CrowdStrike stock (CRWD) heads into earnings week after Jefferies trims target, AI jitters linger

March 1, 2026
CrowdStrike stock (CRWD) heads into earnings week after Jefferies trims target, AI jitters linger

New York, March 1, 2026, 15:06 ET — Market closed.

CrowdStrike Holdings (CRWD.O) shares closed down 2.4% on Friday at $371.98, leaving the cybersecurity firm on the back foot heading into a key earnings week. 1

Investors now have a clear date on the calendar: CrowdStrike is set to release fiscal fourth-quarter and full-year 2026 results after the U.S. market close on Tuesday, March 3, followed by a conference call at 2:00 p.m. Pacific time. 2

The stock’s pullback on Friday snapped a two-day winning streak and came on higher-than-average volume, a MarketWatch report showed. CrowdStrike is also about 34% below its 52-week high of $566.90 hit on Nov. 12. 3

One pressure point late in the week was analyst work. Jefferies analyst Joseph Gallo lowered his price target on CrowdStrike to $500 from $600 while keeping a buy rating, saying he expects a beat versus consensus in fourth-quarter ARR — annual recurring revenue — growth, and arguing the firm is insulated from “AI risk.” 4

The broader market mood has not been friendly to high-multiple software. U.S. stocks ended February with sharp losses on Friday as worries around artificial intelligence, tariff uncertainty and geopolitics kept investors defensive, Reuters reported. “We were reminded there are still some cracks out there,” Ryan Detrick, chief market strategist at Carson Group, said. 5

Cybersecurity peers have added their own volatility. Zscaler posted a wider quarterly net loss on higher spending and warned that customers are still cautious on large deals; CEO Jay Chaudhry said, “AI is driving demand for security,” even as budgets stay tight. 6

For CrowdStrike, the conversation this week is likely to turn on a few familiar dials: net new ARR, how sticky renewals look, and whether customers keep expanding onto more Falcon modules. ARR is a key subscription yardstick because it tracks contracted, recurring revenue over a year.
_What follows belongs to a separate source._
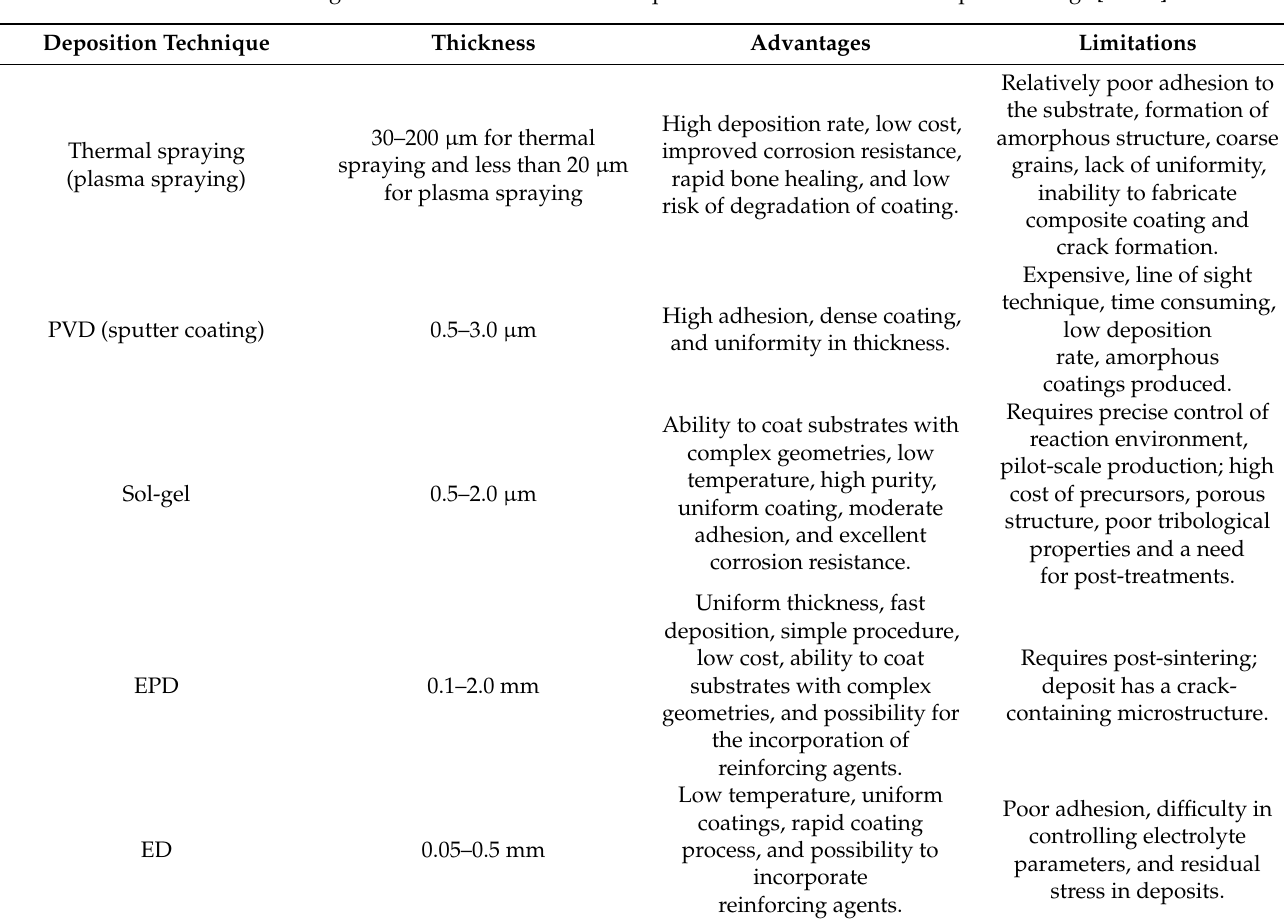
Table 2. The advantages and limitations of the techniques used for fabrication of HAp biocoatings [95–99].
The AI angle is harder to pin down and it has whipsawed the group. Investors want to hear if new AI tools are mostly additive — creating fresh attack surface and driving security demand — or if they start to chip away at parts of the security workflow where vendors have earned rich valuations.

But there is an obvious downside path. If guidance leans cautious, if deal cycles stretch, or if discounting shows up in the outlook, the stock could take another leg down in a market that has been quick to punish any wobble in growth software.

Rates and macro data could also stir the tape. Friday’s U.S. employment report is expected to show payrolls rising by 60,000 jobs in February, according to a Reuters poll — a print that can quickly move bond yields and, by extension, rate-sensitive tech names. 7

The next hard catalyst is Tuesday’s report and conference call. Traders will be listening for what management says about demand, competition and how it expects AI to reshape security spending in the year ahead.